My point is, I don't think the test needs to do any indexing/querying at all to satisfy the change. It adds absolutely nothing to the test and only complicates the matter.
I placed the testIndexAndQuery in the code because the other code like KeywordAnalyzer (in the core) test code has index&query test code in its unit tests.
Just because another does it doesn't make it right.
If we want to tokenize with white space tokenizer, the tokens are
"This", "is", "an", "example"
positions are 0,1,2,3
If we want to tokenize with 2-gram, the tokens are
"Th" "hi" "is" "s " " i" "is" "s " " a" "an" "n " " e" "ex" "xa" "am" "mp" "pl" "le"
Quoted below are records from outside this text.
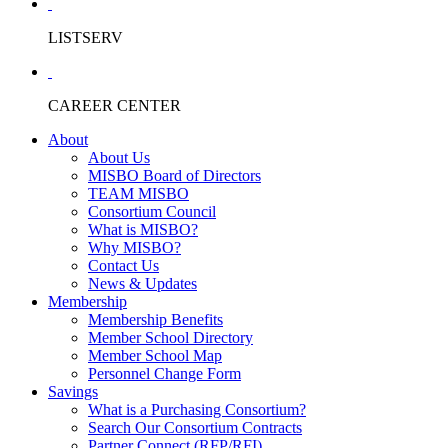
LISTSERV
CAREER CENTER
About
About Us
MISBO Board of Directors
TEAM MISBO
Consortium Council
What is MISBO?
Why MISBO?
Contact Us
News & Updates
Membership
Membership Benefits
Member School Directory
Member School Map
Personnel Change Form
Savings
What is a Purchasing Consortium?
Search Our Consortium Contracts
Partner Connect (RFP/RFI)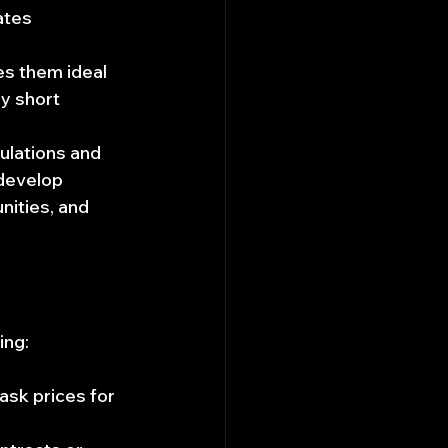
ates 
s them ideal 
y short 
ulations and 
develop 
nities, and 
ing:
ask prices for 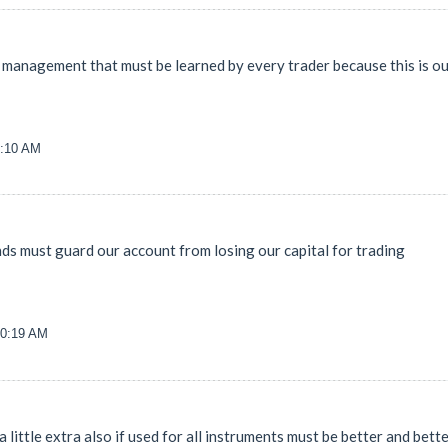
y management that must be learned by every trader because this is o
8:10 AM
iends must guard our account from losing our capital for trading
00:19 AM
 little extra also if used for all instruments must be better and bett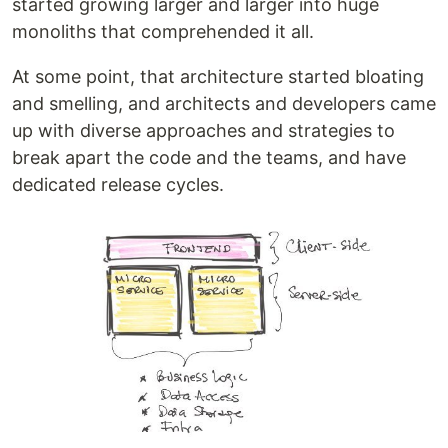
started growing larger and larger into huge
monoliths that comprehended it all.
At some point, that architecture started bloating
and smelling, and architects and developers came
up with diverse approaches and strategies to
break apart the code and the teams, and have
dedicated release cycles.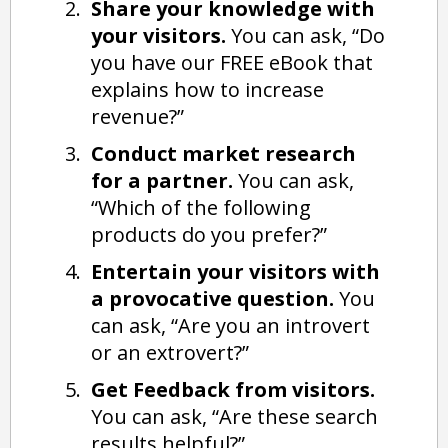
Share your knowledge with
your visitors.
You can ask, “Do
you have our FREE eBook that
explains how to increase
revenue?”
Conduct market research
for a partner.
You can ask,
“Which of the following
products do you prefer?”
Entertain your visitors with
a provocative question.
You
can ask, “Are you an introvert
or an extrovert?”
Get Feedback from visitors.
You can ask, “Are these search
results helpful?”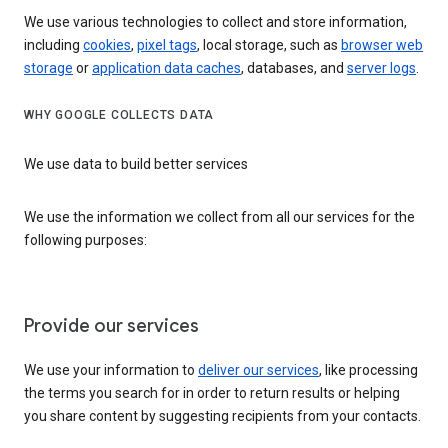
We use various technologies to collect and store information,
including
cookies
,
pixel tags
, local storage, such as
browser web
storage
or
application data caches
, databases, and
server logs
.
WHY GOOGLE COLLECTS DATA
We use data to build better services
We use the information we collect from all our services for the
following purposes:
Provide our services
We use your information to
deliver our services
, like processing
the terms you search for in order to return results or helping
you share content by suggesting recipients from your contacts.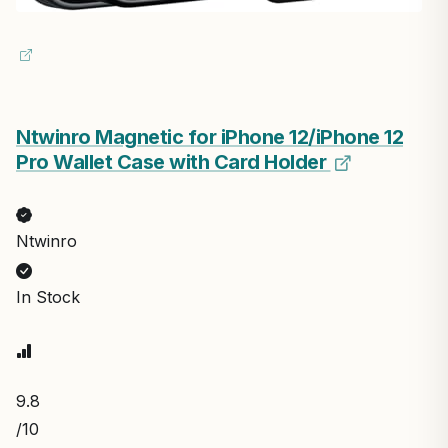
Ntwinro Magnetic for iPhone 12/iPhone 12
Pro Wallet Case with Card Holder
Ntwinro
In Stock
9.8
/10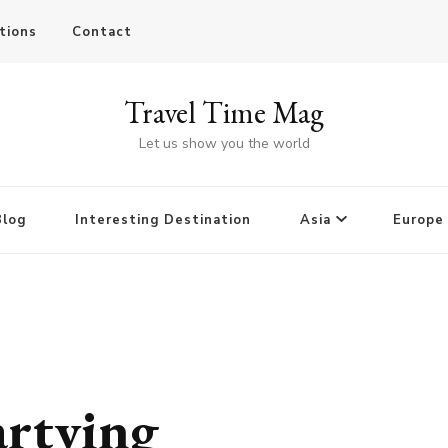
tions
Contact
Travel Time Mag
Let us show you the world
Blog
Interesting Destination
Asia
Europe
artying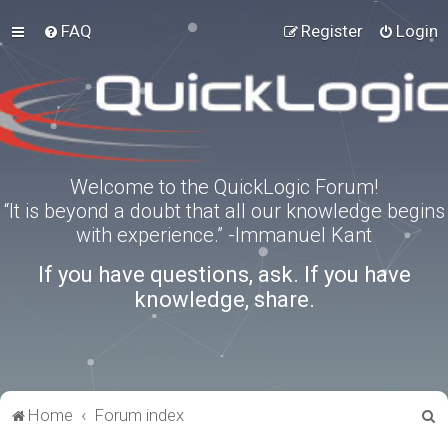
FAQ
Register
Login
Welcome to the QuickLogic Forum!
“It is beyond a doubt that all our knowledge begins
with experience.” -Immanuel Kant
If you have questions, ask. If you have
knowledge, share.
S
Home
Forum index
e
positions are 0,1,2,3,4,...
Yes, I understand how it currently works. My question is more along the lines of is this the right way of doing it? I don't know that it is, but it is a bigger question than you and me. I mean, if we are willing to accept that this issue is a bug, then it presents plenty of other problems in terms of position related queries. For example, I think it makes sense to search for "th ex" as a phrase query, but that is not possible do to the positions (at least not w/o a lot of slop)